Quem era o policial morto
Nascido em Ceilândia, cidade-satélite de Brasília, Daniel atuava como agente penitenciário em Luziânia, cidade goiana a 63 quilômetros de distância. Juntos, ele e o amigo Bruno Fagundes Queiroz prestaram concurso em 2018. Queiroz foi chamado primeiro, em 2021, e Daniel dois anos depois.
Seu primeiro destino em território gaúcho foi Tapes, no sul do Estado, onde permaneceu até fevereiro do ano passado. Em busca de uma cidade maior e de maior convívio com o amigo, ele conseguiu transferência para Guaíba, na Região Metropolitana.
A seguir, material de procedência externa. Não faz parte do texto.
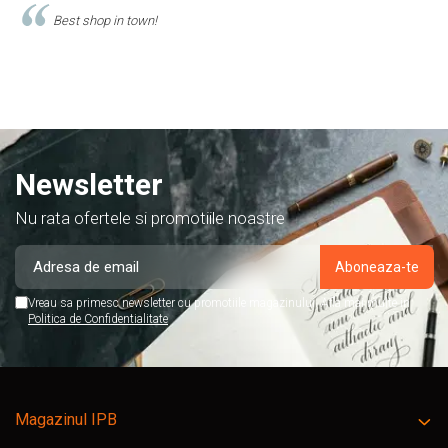
Comand produse de papetarie si birotica de cel putin 10 ani de la
acest magazin, si am doar cuvinte de lauda despre ei!
Newsletter
Nu rata ofertele si promotiile noastre
Vreau sa primesc newsletter cu promotiile magazinului. Afla mai multe in
Politica de Confidentialitate
Magazinul IPB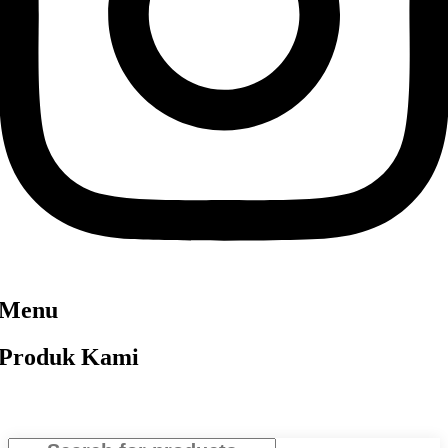
Menu
Produk Kami
Close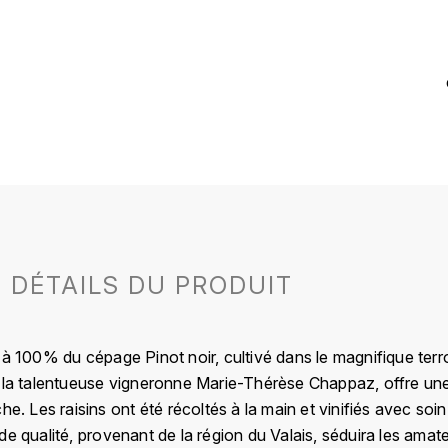
DÉTAILS DU PRODUIT
 à 100% du cépage Pinot noir, cultivé dans le magnifique terro
r la talentueuse vigneronne Marie-Thérèse Chappaz, offre une
he. Les raisins ont été récoltés à la main et vinifiés avec soin
e qualité, provenant de la région du Valais, séduira les amate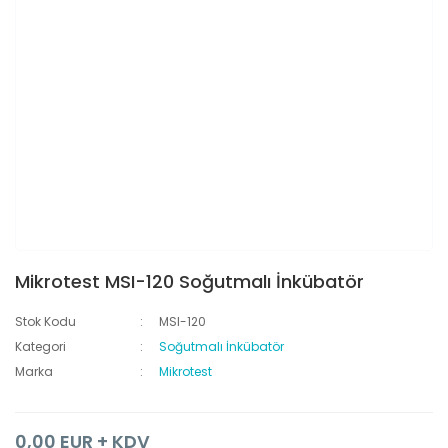
Mikrotest MSI-120 Soğutmalı İnkübatör
Stok Kodu
MSI-120
Kategori
Soğutmalı İnkübatör
Marka
Mikrotest
0,00 EUR + KDV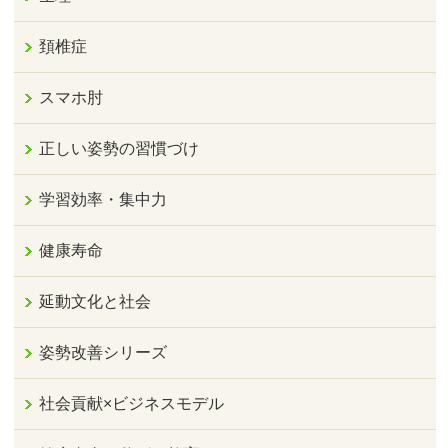
頚椎症
スマホ肘
正しい姿勢の習慣づけ
学習効率・集中力
健康寿命
延動文化と社会
姿勢改善シリーズ
社会貢献×ビジネスモデル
Com a mudança, trouxe a esposa e a filha do Distrito Federal e comprou um apartamento quase em frente à delegacia. Formado em Tecnologia da Informação, consertava os computadores da repartição e se dispunha para atuar nas operações de rua, mesmo tendo um cargo de serviço interno. Na enchente de maio, Daniel não teve a casa alagada, mas praticamente se mudou para a delegacia, primeiro atuando no resgate dos flagelados e depois coibindo saques nos municípios da região.
— Daniel era um cara extraordinário, muito profissional e sempre disposto a ajudar todo mundo. Flamenguista, tocava violão e cantava nos churrascos, adorava pescar. Vai fazer muita falta — conta Queiroz.
Segundo o amigo, Daniel era fã de música sertaneja.
Homenageado pelos colegas no Memorial de Honra erguido no Palácio da Polícia em memória a agentes mortos em serviço, Daniel terá o corpo levado para Brasília no final da tarde, em um avião King Air da Brigada Militar. O velório será na cidade natal, onde a esposa e a filha de 15 anos estão passando as férias.
Adolescente apreendido
O adolescente que efetuou os disparos foi apreendido e a mulher, alvo da operação, presa em flagrante. Na casa foram apreendidos um revólver calibre .32 e um colete balístico, além da pistola usada no crime e peças de drone. Não havia tonéis enterrados no pátio, apenas um pequeno pote de talheres com cocaína e crack.
Segundo a Polícia Civil, o adolescente já havia sido detido por outro ato infracional análogo a homicídio, cometido contra uma adolescente em 2023. O suspeito estava em liberdade assistida e estaria envolvido com o tráfico de drogas e o conflito entre facções na região, conforme o chefe de polícia, delegado Fernando Sodré. O adolescente foi liberado em dezembro do ano passado.